Straeuli will be remembered by the South Africa public for Kamp Staaldraad, the infamous training camp held on the eve of the 2003 RWC, but Rich says the Springbok coach was not the driving force behind the whole debacle.

Straeuli himself says the situation “was poorly handled by SA Rugby, the security company and me.

“I take the criticism on the chin but the full story hasn’t been told.”

Rich shows genuine sympathy for Ian McIntosh, who broke the mould by becoming the first non-Springbok to coach the national squad.

And he was a Rhodesian.

The Natal coach, after winning two Currie Cup title in three years with his innovative direct style of rugby, was seen by many as the last resort at the time and he received scant support from his rugby bosses.

He was not able to select the players he wanted to play his game and he did not have the backing of the many Transvaal players in the squad.

It was always going to end in tears and Louis Luyt sacked him after the 1994 tour of New Zealand.

Now, 20 years later, Mac has finally received recognition.

Francois Pienaar, who captained South Africa at the 1995 RWC, told Mark Andrews that the Springboks won the final by “playing the McIntosh game”.

And Mallett is convinced that McIntosh “was ahead of his time”.

He added that McIntosh had been treated badly “and for the past two decades teams across the world have been trying to play the rugby that McIntosh was trying to establish”.

Rich has not pulled any punches in his book.

He quotes Markgraaff as saying that Springbok icon and captain Francois Pienaar faked an injury against the All Blacks in 1996, clambering on a stretcher and leaving Newlands and his beaten team-mates.

Rich is also highly critical of coach Peter de Villiers’s decision to select hooker and captain John Smit ahead of Bismarck du Plessis at the 2011 Rugby World Cup.

**COLLECTED MATERIAL:**
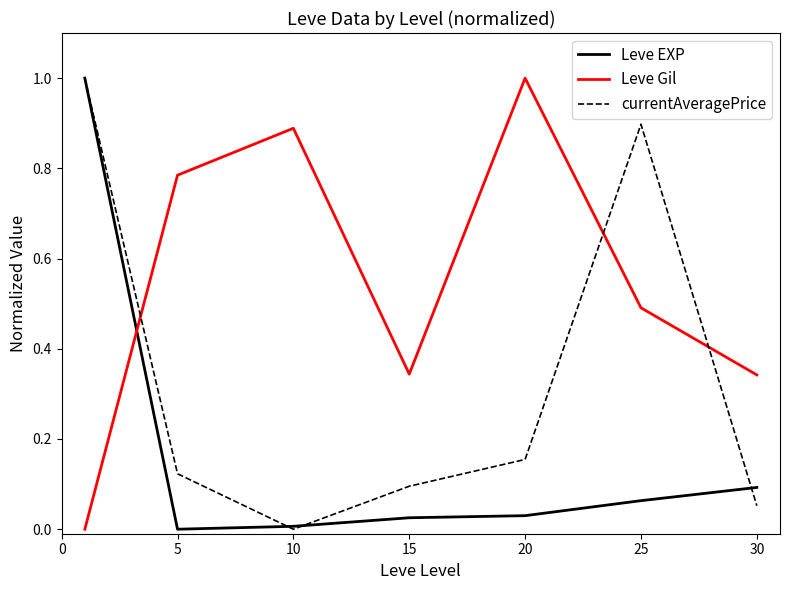

Which series has the largest total across all categories?

Leve Gil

**REQUIRED TASKS:**
1. In the passage on Springbok coaches, why was Ian McIntosh's time as national coach "always going to end in tears"? Answer in one to three sentences.
2. Pick up the passage on Springbok coaches after its final sentence and continue it.

**ANSWERS TO THE TASKS:**
1. McIntosh got scant support from his rugby bosses and could not select the players he wanted for his style of game. He also lacked the backing of the many Transvaal players in the squad.

2.
The author pays tribute to Smit’s massive contribution in guiding the Springboks to World Cup success in 2007 and victory over the 2009 British Lions, but believes the Bok captain then lingered on for too long.

De Villiers admitted to Rich that “everyone knew that Du Plessis was a much better player than Smit” at that stage [2011].

“But he [De Villiers] had made a commitment to Smit two years previously and intended to honour it.”

Rich writes that Sharks coach John Plumtree had already decided that Du Plessis rather than Smit was his first-choice hooker.

“Instead of arguing with him [Plumtree] about it, Smit should have been big enough to accept it as fact.

“In my view, Smit, more than referee Bryce Lawrence or the coach, may have lost the Boks the 20111 World Cup,” Rich writes.

Incidentally, the tiff at King’s Park may have had its sequel in June and cost Plumtree his Sharks’ coaching job.

If the family want a frothy, feel-good read over Christmas, drop Springbok Glory into the wife’s stocking.

If you prefer a more thought-provoking, warts-and-all account of rugby in this country, then grab a copy of The Poisoned Chalice.

• Springbok Glory by Stephen Nell (Tafelberg, Cape Town), 218 pages. R175.

• The Poisoned Chalice by Gavin Rich (Zebra Press, Cape Town), 304 pages. R220.